As the world increasingly turns to electronic business, electronic credentials that prove identity are becoming a critical necessity. Much like a passport proves identity in the offline world, public-key infrastructure (PKI) delivers a way to prove identity in the online world.

PKI is fast becoming the cornerstone of information security technology for a large number of companies.

PKI ensures that people are who they say they are and also proves that documents haven't been tampered with, which is critical when conducting online transactions, such as placing orders or transferring money. Here's a simplified look at these state-of-the-art passports to the online world.

The magic of PKI occurs through the use of extremely long prime numbers, called keys. Two keys are involved - a private key, which only you have access to, and a public key, which can be accessed by anyone. The two keys work together, so a message scrambled with the private key can only be unscrambled with the public key and vice versa. The more digits in these keys, the more secure the process.

Just as you prove your identity through a handwritten signature offline, you use a digital signature to prove your identity online. But without seeing a person sign the document, how can you prove it's the right person?

This is where public-key cryptography comes in. A large piece of data set to be encoded - for instance, a document - is run through a complicated mathematical computation to generate a single large number, called a hash. The original data and the hash are inextricably linked. If either changes, the hash won't match and the message cannot be decoded.

To digitally sign a document, a hash is taken of the document and then signed with a user's (let's call him Bob) private key. Data scrambled with Bob's private key can only be unscrambled with Bob's public key. Any entity can verify the validity of the document by unscrambling the hash with Bob's public key and checking that against another hash computed from the received data.

If the hashes match, the data was not tampered with and Bob's digital signature is on it. But because I didn't watch Bob sign the document, I don't know that it wasn't signed by an imposter. This issue is solved because only Bob has his private key, and so he is the only one who could have signed the document.

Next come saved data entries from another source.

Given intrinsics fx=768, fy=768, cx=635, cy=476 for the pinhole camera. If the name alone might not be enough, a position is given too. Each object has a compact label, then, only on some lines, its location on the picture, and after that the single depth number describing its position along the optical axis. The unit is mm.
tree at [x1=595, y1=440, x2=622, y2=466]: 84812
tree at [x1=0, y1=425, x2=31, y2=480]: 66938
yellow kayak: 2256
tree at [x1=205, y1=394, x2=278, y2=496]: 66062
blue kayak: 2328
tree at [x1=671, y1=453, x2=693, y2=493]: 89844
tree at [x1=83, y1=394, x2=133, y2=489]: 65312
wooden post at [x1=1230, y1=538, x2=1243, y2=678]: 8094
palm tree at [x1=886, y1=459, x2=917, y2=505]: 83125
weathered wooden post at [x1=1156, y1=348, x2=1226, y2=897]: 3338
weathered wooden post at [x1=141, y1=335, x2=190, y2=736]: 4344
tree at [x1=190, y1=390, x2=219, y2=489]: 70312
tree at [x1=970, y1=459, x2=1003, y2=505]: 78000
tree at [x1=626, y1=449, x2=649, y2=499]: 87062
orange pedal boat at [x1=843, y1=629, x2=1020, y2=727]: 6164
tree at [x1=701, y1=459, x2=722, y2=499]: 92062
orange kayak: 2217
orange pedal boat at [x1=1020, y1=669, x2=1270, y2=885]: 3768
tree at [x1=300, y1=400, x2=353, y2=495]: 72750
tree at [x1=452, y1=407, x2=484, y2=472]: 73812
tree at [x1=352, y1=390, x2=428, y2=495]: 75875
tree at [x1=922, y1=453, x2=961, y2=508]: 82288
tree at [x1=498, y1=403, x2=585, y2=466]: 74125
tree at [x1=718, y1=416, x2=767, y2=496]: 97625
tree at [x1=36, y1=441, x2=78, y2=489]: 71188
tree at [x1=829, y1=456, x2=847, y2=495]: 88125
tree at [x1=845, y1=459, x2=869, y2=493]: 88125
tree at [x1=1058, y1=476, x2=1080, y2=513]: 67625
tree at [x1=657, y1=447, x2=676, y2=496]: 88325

How do I know I have the correct key to verify the signature? This is where the concept of trust enters the system, creating the need for a certificate authority to verify online identity.

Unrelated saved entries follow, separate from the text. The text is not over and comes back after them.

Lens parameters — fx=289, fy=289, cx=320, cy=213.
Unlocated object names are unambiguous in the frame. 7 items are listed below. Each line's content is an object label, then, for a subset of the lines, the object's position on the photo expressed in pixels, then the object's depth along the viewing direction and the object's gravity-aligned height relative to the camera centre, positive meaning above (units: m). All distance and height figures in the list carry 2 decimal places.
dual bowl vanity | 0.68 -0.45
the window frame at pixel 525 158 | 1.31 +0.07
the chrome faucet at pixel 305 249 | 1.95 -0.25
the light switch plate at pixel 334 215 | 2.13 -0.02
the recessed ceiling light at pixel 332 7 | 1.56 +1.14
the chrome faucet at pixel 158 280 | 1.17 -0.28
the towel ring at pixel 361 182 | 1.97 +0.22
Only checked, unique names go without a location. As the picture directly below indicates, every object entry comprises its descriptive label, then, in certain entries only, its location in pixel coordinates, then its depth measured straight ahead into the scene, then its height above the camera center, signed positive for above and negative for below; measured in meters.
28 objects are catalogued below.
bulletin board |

The certificate authority is like an online passport bureau - a trusted entity that makes the PKI system work. The private key is securely generated by Bob, and after verifying Bob's identity, the certificate authority signs Bob's public key with its own private root key. The combination of Bob's public key and the signature of the certificate authority completes Bob's digital certificate.Bob's digital certificate is his online passport, validated by the certificate authority's watermark.

Let's look at how all this works together in a simple transaction. Bob wants to send Alice a confidential e-mail. Bob would use Alice's public key, stored in her certificate, to scramble the message. When Alice receives the message, she uses her private key to unscramble it. Because no one else possess Alice's private key, only she can unscramble the message.

The process is similar in complex transactions. Let's say Bob wants to let Alice order products from his Web site. When Alice is ready to buy, Bob requests that she prove her identity. Alice signs the order with her private key, which was issued by a certificate authority we'll call TrustCo. She then sends the package consisting of the order and the digital signature to Bob.

Bob needs to get Alice's and TrustCo's digital certificate to verify the signature. He validates Alice's certificate by verifying TrustCo's signature (remember TrustCo signs Alice's public key, thus forming the certificate), and then uses Alice's certificate to validate the signature on the order. If all those tests pass, Alice is actually Alice.

Like any security technology, digital signatures used in the PKI model aren't perfect. If the certificate authority's root key is stolen, then anyone can create digital certificates, which compromises the trust level of the certificate authority and makes all the certificates from that certificate authority null and void. Certificate authorities go to great lengths to keep their keys secure, including armored bunkers. Additionally, if Bob loses his private key, or if it's stolen, then anyone possessing the private key can pose as Bob.

More importantly, thousands of applications used throughout businesses need to be PKI-ready. Applications need to know how to ask Bob to sign data and how to validate the data using certificates. For PKI to become a widely used technology, it must become a transparent part of everyday software, so end users don't need to understand all the complexity behind keys, hashes and digital certificates.